Ivanic Joseph, Yu Xueping, Wallqvist Anders, Reifman Jaques
Biotechnology HPC Software Applications Institute, Telemedicine and Advanced Technology Research Center, US Army Medical Research and Materiel Command, Ft. Detrick, Maryland, United States of America.
PLoS One. 2009 Jun 5;4(6):e5815. doi: 10.1371/journal.pone.0005815.
Experimental protein-protein interaction (PPI) networks are increasingly being exploited in diverse ways for biological discovery. Accordingly, it is vital to discern their underlying natures by identifying and classifying the various types of deterministic (specific) and probabilistic (nonspecific) interactions detected. To this end, we have analyzed PPI networks determined using a range of high-throughput experimental techniques with the aim of systematically quantifying any biases that arise from the varying cellular abundances of the proteins.
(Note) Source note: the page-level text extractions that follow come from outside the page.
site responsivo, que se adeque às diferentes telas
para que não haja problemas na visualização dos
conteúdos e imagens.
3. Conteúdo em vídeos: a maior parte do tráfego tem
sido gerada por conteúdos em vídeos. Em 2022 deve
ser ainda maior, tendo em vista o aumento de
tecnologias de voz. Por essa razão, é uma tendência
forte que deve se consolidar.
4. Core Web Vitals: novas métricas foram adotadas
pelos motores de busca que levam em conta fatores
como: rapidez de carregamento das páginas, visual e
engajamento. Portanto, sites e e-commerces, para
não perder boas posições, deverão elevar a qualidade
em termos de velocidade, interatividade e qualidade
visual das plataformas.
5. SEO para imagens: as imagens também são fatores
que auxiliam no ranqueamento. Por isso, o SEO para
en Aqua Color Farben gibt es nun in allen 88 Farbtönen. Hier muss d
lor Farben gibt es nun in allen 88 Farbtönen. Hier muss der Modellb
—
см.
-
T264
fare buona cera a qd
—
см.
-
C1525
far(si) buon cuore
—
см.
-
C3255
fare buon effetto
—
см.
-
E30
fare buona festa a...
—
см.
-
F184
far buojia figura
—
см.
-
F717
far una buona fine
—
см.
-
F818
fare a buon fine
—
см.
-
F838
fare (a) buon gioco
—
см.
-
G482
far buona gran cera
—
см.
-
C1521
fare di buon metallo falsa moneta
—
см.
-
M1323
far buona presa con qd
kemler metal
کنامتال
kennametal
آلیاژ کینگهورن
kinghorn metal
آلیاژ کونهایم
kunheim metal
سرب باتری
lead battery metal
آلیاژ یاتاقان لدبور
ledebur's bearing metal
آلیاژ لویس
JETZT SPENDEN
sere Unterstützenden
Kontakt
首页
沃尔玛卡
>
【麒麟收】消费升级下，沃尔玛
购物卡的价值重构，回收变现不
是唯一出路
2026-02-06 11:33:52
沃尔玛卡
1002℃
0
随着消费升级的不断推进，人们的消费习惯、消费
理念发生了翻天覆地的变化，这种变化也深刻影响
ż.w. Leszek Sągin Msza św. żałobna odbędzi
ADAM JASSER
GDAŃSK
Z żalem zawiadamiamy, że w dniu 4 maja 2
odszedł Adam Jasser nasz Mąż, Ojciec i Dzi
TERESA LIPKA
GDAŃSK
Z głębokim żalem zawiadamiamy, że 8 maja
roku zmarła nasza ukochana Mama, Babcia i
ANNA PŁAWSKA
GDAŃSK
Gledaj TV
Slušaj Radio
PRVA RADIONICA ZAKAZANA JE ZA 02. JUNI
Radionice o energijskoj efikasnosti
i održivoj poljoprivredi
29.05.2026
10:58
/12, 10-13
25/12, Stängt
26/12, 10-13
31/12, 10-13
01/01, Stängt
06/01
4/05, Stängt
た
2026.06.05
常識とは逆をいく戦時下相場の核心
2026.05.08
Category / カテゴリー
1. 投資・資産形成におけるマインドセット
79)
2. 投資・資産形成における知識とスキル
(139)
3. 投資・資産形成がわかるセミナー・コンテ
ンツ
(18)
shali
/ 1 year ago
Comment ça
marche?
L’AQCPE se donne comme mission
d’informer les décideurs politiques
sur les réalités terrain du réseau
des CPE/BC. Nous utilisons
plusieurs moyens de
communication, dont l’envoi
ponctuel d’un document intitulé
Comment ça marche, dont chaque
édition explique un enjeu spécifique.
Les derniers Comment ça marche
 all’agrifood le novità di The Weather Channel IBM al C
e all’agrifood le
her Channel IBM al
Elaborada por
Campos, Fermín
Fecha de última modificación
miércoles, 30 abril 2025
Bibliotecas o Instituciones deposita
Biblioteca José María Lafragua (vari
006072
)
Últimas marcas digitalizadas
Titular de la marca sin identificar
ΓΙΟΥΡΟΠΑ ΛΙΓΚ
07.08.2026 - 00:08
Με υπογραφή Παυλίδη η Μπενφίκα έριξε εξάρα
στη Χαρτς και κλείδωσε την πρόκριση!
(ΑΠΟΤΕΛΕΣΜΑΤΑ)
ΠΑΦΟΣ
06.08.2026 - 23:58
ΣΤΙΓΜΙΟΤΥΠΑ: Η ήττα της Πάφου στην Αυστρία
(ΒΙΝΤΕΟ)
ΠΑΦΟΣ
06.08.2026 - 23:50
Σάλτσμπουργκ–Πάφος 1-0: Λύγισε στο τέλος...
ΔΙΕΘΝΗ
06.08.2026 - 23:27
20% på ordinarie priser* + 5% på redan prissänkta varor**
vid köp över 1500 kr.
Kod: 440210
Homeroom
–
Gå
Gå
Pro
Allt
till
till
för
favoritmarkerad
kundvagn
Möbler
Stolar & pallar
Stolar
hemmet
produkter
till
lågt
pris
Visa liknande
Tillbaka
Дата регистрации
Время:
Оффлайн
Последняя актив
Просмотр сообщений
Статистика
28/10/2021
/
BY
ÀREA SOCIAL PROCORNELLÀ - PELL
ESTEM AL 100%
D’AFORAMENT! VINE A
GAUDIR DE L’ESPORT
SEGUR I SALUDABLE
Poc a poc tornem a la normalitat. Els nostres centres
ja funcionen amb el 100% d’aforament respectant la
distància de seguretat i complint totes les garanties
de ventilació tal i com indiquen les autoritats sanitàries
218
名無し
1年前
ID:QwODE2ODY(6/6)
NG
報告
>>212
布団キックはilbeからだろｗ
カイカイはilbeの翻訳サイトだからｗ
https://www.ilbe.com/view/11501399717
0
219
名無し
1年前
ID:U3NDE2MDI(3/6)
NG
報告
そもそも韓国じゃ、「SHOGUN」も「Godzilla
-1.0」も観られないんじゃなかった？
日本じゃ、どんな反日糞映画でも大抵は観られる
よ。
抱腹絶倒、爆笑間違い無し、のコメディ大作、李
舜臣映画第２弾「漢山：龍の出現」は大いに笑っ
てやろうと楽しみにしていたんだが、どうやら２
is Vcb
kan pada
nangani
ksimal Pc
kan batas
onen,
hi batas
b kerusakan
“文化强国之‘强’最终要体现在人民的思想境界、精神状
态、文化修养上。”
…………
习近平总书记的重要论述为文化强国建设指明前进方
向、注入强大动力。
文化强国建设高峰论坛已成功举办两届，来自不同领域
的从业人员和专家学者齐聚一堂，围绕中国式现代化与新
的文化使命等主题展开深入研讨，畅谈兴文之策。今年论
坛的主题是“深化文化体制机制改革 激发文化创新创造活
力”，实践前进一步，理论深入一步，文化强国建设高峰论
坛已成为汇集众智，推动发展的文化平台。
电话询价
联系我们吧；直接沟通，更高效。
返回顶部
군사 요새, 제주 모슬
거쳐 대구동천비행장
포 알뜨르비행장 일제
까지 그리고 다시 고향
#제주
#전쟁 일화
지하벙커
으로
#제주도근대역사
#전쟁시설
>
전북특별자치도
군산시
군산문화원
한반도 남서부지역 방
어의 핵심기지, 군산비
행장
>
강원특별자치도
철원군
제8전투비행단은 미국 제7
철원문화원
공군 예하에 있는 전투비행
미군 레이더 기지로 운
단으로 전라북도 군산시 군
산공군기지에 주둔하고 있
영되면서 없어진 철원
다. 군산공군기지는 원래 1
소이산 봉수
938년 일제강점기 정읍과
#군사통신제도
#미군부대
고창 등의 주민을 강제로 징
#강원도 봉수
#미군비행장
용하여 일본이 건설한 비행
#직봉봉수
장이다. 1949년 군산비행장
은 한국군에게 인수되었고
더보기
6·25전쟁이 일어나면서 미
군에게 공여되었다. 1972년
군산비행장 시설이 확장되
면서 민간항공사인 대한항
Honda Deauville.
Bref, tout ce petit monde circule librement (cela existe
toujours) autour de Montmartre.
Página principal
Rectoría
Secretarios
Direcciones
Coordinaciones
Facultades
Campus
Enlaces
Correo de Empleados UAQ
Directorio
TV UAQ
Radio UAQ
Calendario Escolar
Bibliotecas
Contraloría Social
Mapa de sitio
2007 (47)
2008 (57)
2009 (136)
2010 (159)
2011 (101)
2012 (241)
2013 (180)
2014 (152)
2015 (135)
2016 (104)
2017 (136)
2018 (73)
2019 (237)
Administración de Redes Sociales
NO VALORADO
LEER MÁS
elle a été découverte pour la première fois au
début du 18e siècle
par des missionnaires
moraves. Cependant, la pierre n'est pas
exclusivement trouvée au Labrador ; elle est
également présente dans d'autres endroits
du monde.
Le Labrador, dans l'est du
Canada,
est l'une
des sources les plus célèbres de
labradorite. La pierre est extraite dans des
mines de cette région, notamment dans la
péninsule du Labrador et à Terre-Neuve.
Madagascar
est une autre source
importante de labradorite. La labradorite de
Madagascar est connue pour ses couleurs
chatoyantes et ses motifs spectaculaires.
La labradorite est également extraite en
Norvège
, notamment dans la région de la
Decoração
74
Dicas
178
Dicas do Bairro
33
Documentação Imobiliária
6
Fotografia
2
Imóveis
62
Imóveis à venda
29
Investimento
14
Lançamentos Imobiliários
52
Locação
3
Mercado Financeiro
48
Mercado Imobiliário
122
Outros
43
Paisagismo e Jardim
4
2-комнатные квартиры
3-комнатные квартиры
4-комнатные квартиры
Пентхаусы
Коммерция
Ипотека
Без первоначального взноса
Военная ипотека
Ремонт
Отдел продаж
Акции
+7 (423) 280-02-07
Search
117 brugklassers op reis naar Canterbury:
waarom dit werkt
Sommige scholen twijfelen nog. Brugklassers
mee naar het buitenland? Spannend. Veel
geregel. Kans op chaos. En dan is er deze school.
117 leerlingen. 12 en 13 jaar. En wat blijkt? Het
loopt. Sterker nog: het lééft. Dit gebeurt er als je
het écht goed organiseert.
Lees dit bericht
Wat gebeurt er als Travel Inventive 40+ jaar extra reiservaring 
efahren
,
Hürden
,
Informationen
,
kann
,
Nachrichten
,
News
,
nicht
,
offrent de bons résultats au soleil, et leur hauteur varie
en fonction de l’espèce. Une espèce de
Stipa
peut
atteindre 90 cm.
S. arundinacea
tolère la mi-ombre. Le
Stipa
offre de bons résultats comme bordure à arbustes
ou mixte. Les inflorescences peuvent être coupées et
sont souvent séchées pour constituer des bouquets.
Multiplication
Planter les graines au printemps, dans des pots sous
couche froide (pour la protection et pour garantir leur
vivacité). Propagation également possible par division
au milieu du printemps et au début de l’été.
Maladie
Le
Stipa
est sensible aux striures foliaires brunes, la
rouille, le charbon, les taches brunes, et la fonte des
We confirm that PPI networks determined using affinity purification methods for yeast and Escherichia coli incorporate a correlation between protein degree, or number of interactions, and cellular abundance. The observed correlations are small but statistically significant and occur in both unprocessed (raw) and processed (high-confidence) data sets. In contrast, the yeast two-hybrid system yields networks that contain no such relationship. While previously commented based on mRNA abundance, our more extensive analysis based on protein abundance confirms a systematic difference between PPI networks determined from the two technologies. We additionally demonstrate that the centrality-lethality rule, which implies that higher-degree proteins are more likely to be essential, may be misleading, as protein abundance measurements identify essential proteins to be more prevalent than nonessential proteins. In fact, we generally find that when there is a degree/abundance correlation, the degree distributions of nonessential and essential proteins are also disparate. Conversely, when there is no degree/abundance correlation, the degree distributions of nonessential and essential proteins are not different. However, we show that essentiality manifests itself as a biological property in all of the yeast PPI networks investigated here via enrichments of interactions between essential proteins. These findings provide valuable insights into the underlying natures of the various high-throughput technologies utilized to detect PPIs and should lead to more effective strategies for the inference and analysis of high-quality PPI data sets.
实验性蛋白质-蛋白质相互作用(PPI)网络正越来越多地以各种方式被用于生物学发现。因此,通过识别和分类所检测到的各种确定性(特异性)和概率性(非特异性)相互作用来辨别其潜在本质至关重要。为此,我们分析了使用一系列高通量实验技术确定的PPI网络,目的是系统地量化由于蛋白质细胞丰度变化而产生的任何偏差。我们证实,使用亲和纯化方法为酵母和大肠杆菌确定的PPI网络纳入了蛋白质度数(即相互作用数量)与细胞丰度之间的相关性。观察到的相关性虽小但具有统计学意义,且在未处理(原始)和处理(高可信度)数据集中均出现。相比之下,酵母双杂交系统产生的网络不存在这种关系。虽然之前是基于mRNA丰度进行评论,但我们基于蛋白质丰度进行的更广泛分析证实了由这两种技术确定的PPI网络之间存在系统性差异。我们还证明,中心性-致死性规则(即度数较高的蛋白质更可能是必需的)可能具有误导性,因为蛋白质丰度测量表明必需蛋白质比非必需蛋白质更普遍。事实上,我们通常发现,当存在度数/丰度相关性时,非必需蛋白质和必需蛋白质的度数分布也不同。相反,当不存在度数/丰度相关性时,非必需蛋白质和必需蛋白质的度数分布没有差异。然而,我们表明,通过必需蛋白质之间相互作用的富集,必需性在此处研究的所有酵母PPI网络中都表现为一种生物学特性。这些发现为用于检测PPI的各种高通量技术的潜在本质提供了有价值的见解,并应能为高质量PPI数据集的推断和分析带来更有效的策略。